Which brings us to the newly emerging screenwriting career of Seth Grahame-Smith. With his two bestselling books (Pride and Prejudice and Zombies and Abraham Lincoln: Vampire Hunter), Grahame-Smith has become the maestro of the mashup narrative form. He also has a fan-boy base that makes many Hollywood execs drool.

Which is why he is the hottest screenwriter in town. He has a sit-com on MTV (The Hard Times of RJ Berger); he’s got various projects in development with Katzsmith Productions; and he is the scriptwriter for two major movies out this summer. Heck, he’s got everything except a hit. OK, the TV show about the high school kid with an enormous penis is doing pretty well on MTV. But that movie career may be a bit off.

So far this summer, Grahame-Smith has struck out twice in a row. Dark Shadows landed flat on the domestic market (though it scored big internationally). Maybe that will also happen to Abraham Lincoln: Vampire Hunter. Domestically, forget it. The current US box office for this flick is barely $8.2 million, which means it could just as well have starred Nicolas Cage with the title Ghostrider 3. Heck, I just realized that the publicity campaign for the Lincoln movie is going to last longer than the film’s release.

Ironically, Grahame-Smith is still considered hot. Not quite as hot as he was, but he is still viewed as a direct link to the young male demographic model. Failure is no obstacle in Hollywood’s pursuit of this audience. The theory is that when this approach works, it works big. After all, The Avengers is one of the few major hits of the year.

In reality, the success of The Avengers is due to various cross-over factors that has resulted in a much broader audience base. An initial breakdown on the movie’s audience shows that it scored incredibly big with the young male audience model, but it is also scoring very substantially with both the older audience and female viewers (50 and 40 percent respectively). Without that crossover, The Avengers would have been closer to the mediocre levels that have otherwise dominated all summer. The simple truth is that the young male audience model doesn’t really represent the mainstream audience, male or female.

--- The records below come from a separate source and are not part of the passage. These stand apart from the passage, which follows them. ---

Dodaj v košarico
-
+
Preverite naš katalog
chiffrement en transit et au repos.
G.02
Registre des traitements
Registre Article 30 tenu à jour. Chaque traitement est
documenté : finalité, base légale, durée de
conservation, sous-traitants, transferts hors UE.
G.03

In her work as a writer-director, Nora Ephron displayed a humorous and often accurate view of pop culture and American life. Heck, the scene is Sleepless in Seattle where Tom Hanks and Victor Garber describes Jim Brown’s death in The Dirty Dozen as a male weepie moment is hysterically funny and extremely accurate (when I saw The Dirty Dozen at the time of its release, the theater was a packed male house where grown men loudly wailed at that moment).

More important, Ephron was a writer. A gifted and witty writer. Her movies were dependent on storyline and character development. She wrote good dialogue and built her movies from the inside out, based on plots and character interaction. She even had respect for the audience’s intelligence as well as the viewer’s need for some form of emotional engagement with the material. So it is no wonder that she wasn’t a hot item among the senior brass in Hollywood. Heck, she was just making movies. Sure, they were good movies, but they were simply movies. And she never once blew up the earth.

Grahame-Smith is more of a cut-and-paste guy than a writer (I mean come on, half of Pride and Prejudice and Zombies was written by Jane Austen). He lives for the high concept and the big gimmick (especially with the TV show). He mostly caters to an adolescent male readership. He has a sense of storytelling that makes Joss Whedon look like Leo Tolstoy. He doesn’t really create scripts. He produces platforms that are usable for films, graphic novels, and online video games. The success or failure of the actual movies is largely irrelevant.

Which is a good thing. If Grahame-Smith actually had to live as a screenwriter, he would be lucky to haunt skid row. Meanwhile, the movies of Nora Ephron will simply haunt our fondest memories. So if I were to give any word of advice to aspiring screenwriters, just guess which role model I would suggest following.